Я чувствовала. В том-то и проблема. Я чувствовала, и он знал, что я чувствую, и не стал на этом играть, и вот это — вот именно это — не укладывается у меня в голове.

Я переворачиваюсь на живот и утыкаюсь лицом в подушку. Подушка тёплая с обеих сторон, я уже проверила.

Он процитировал Плат. Вот так, легко, между делом, как будто все мотоциклисты в шлемах носят с собой «Леди Лазарь» в подкорке. И не напрягся, не выдержал паузу для эффекта, не посмотрел на меня, ожидая восхищения. Просто сказал — и пошёл дальше. Я за двадцать два года своей жизни могу пересчитать по пальцам одной руки мужчин, которые знают, кто такая Сильвия Плат, и у большинства из них это знание заканчивается на «а, это та, которая с духовкой». А этот — цитирует наизусть. В полночь. У ларька. В мотоциклетном шлеме.

Я снова переворачиваюсь на спину.

Ладно. Допустим, он начитанный. Бывает. Это не повод лежать без сна и вспоминать, как он пил воду — запрокинув голову, и капли стекали по подбородку на шею, и я видела только полоску кожи под шлемом, и почему-то именно эта полоска, узкая, незащищённая, между чёрным пластиком и воротом футболки, показалась мне интимнее, чем должна была. Интимнее, чем голая грудь на пляже, интимнее, чем расстёгнутые пуговицы на рубашке. Потому что всё остальное было закрыто — шлем, куртка, перчатки, — и эта случайная полоска кожи была единственным, что он мне позволил увидеть.

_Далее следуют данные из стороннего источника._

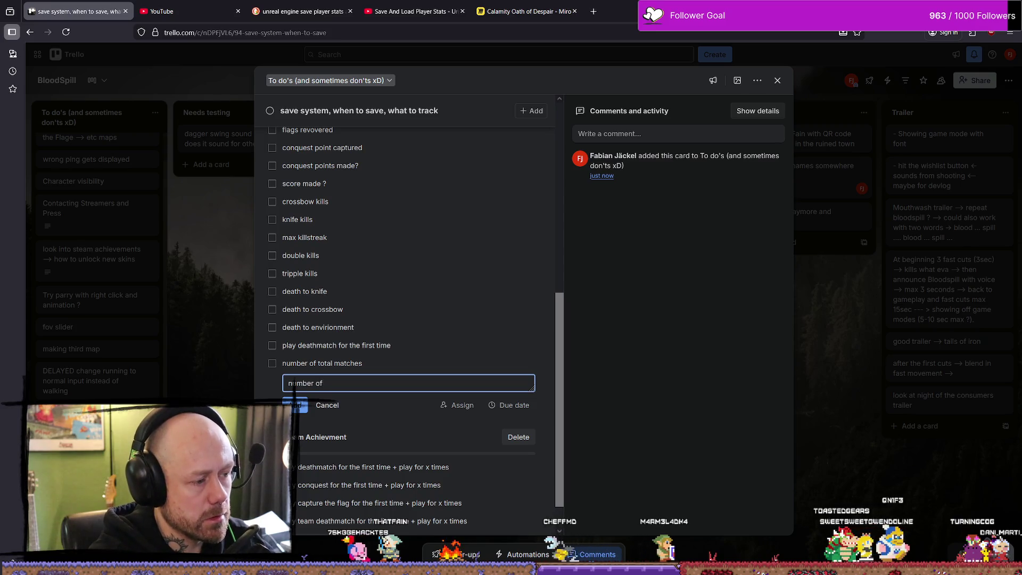
{"action": "type", "text": "nm"}
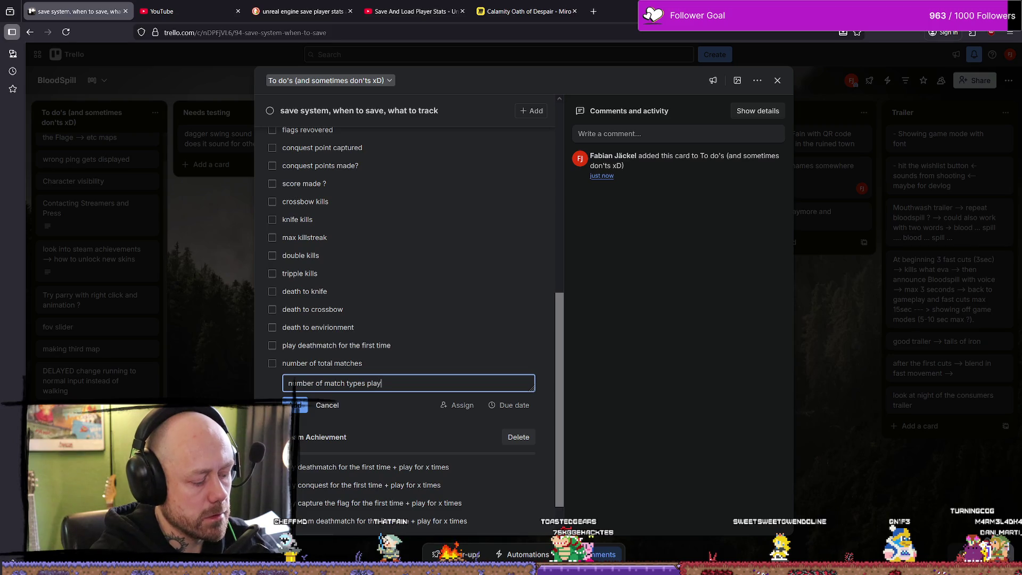
{"action": "key", "text": "Return"}
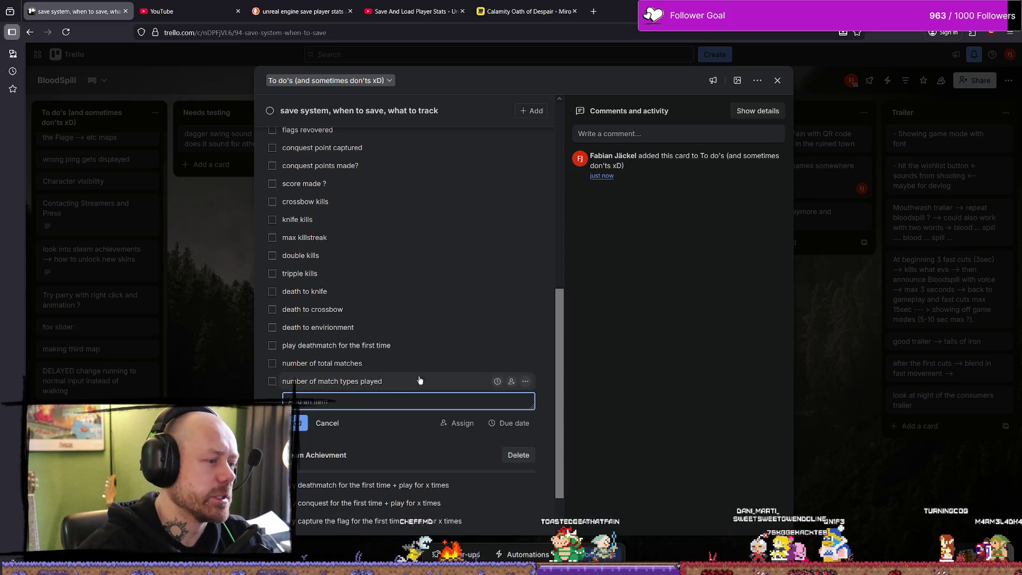
{"action": "scroll", "coordinate": [419, 380], "scroll_direction": "down", "scroll_amount": 1}
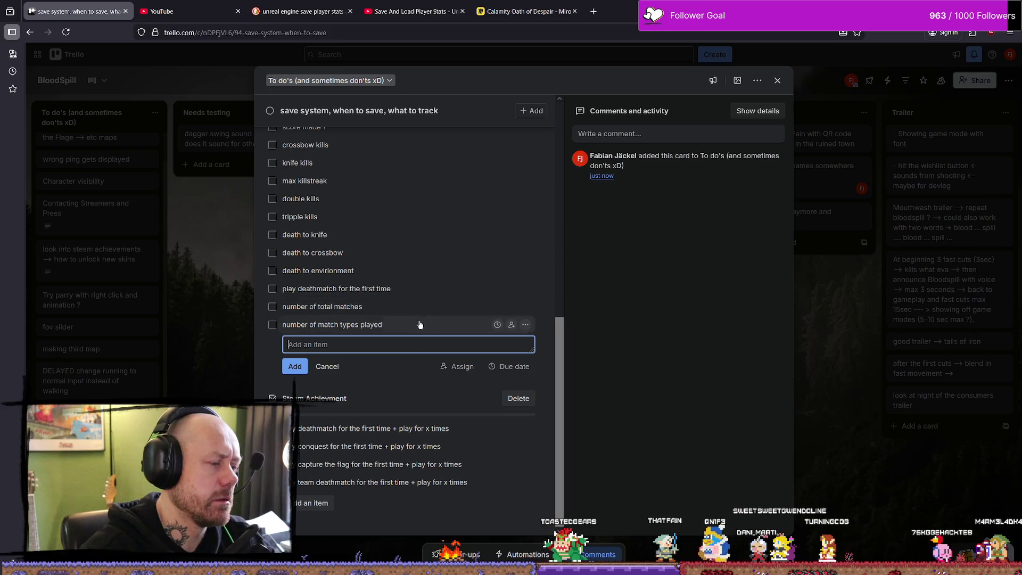
{"action": "scroll", "coordinate": [399, 297], "scroll_direction": "up", "scroll_amount": 5}
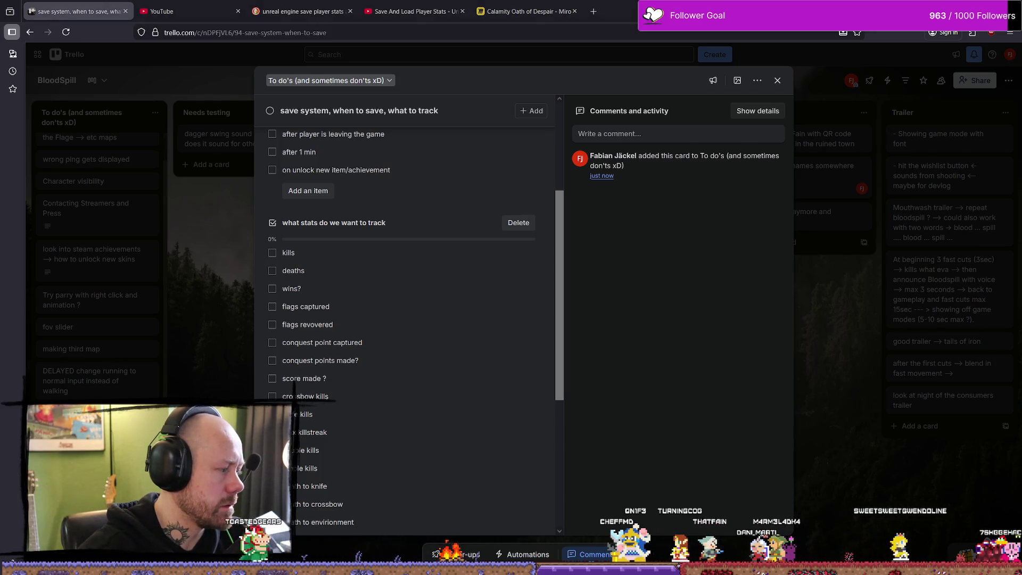
Add '100 matches any gamemode' to the Steam Achievment checklist and dismiss the empty editor.
{"action": "scroll", "coordinate": [429, 432], "scroll_direction": "down", "scroll_amount": 5}
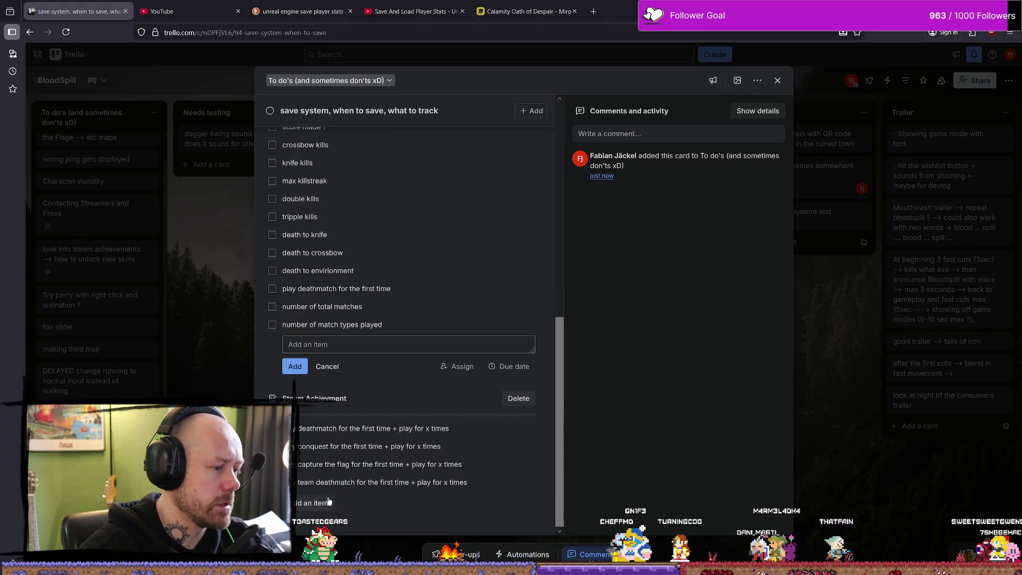
{"action": "left_click", "coordinate": [378, 503]}
{"action": "type", "text": "y 1"}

Боже, о чём я вообще думаю.

Я сажусь в кровати и включаю телефон. Два часа сорок семь минут. Шесть непрочитанных сообщений от Ани, и я знаю, не открывая, что там что-то про «ты не поверишь, что сегодня было» или «я нашла идеальную тушь» или «мне нужно с тобой поговорить, вопрос жизни и смерти» — последнее обычно означает, что ей не идёт новая стрижка.

Я не открываю. Вместо этого я смотрю на чёрный экран и вижу своё отражение — растрёпанные волосы, тёмные круги, которые к утру станут ещё темнее, и выражение лица, которое я бы описала как «раздражённая растерянность», если бы это было реальным термином.

Он не назвал имени.

Я тоже.

И он ушёл. Встал с лавки, сказал что-то лёгкое, необязательное — и ушёл. Не попросил номер. Не предложил увидеться. Не сказал «было приятно познакомиться» или другую формулу из учебника по социальному взаимодействию. Просто сел на байк, поднял руку и уехал. И я до сих пор не могу понять, что меня задевает больше — то, что он это сделал, или то, что я хотела, чтобы он этого не делал.

«Просто интересно, когда ты в последний раз делала что-то, чего нет в плане.»

Вот это не даёт мне спать. Не цитата из Плат, не голос из-под шлема, не полоска кожи на шее — хотя всё это тоже, но в первую очередь — этот вопрос. Потому что я не смогла на него ответить. Не потому что ответ сложный, а потому что ответ простой, и он мне не нравится. Я не помню. Я не помню, когда в последний раз делала что-то незапланированное. Всё, что я делаю, — это пункты списка, и когда один пункт завершён, я перехожу к следующему, и мне от этого спокойно, и это нормально, и это правильно, и мама говорит, что это единственный способ не оказаться в ситуации, в которой оказалась она, когда доверилась мужчине без плана и осталась одна с ребёнком и кредитом за квартиру.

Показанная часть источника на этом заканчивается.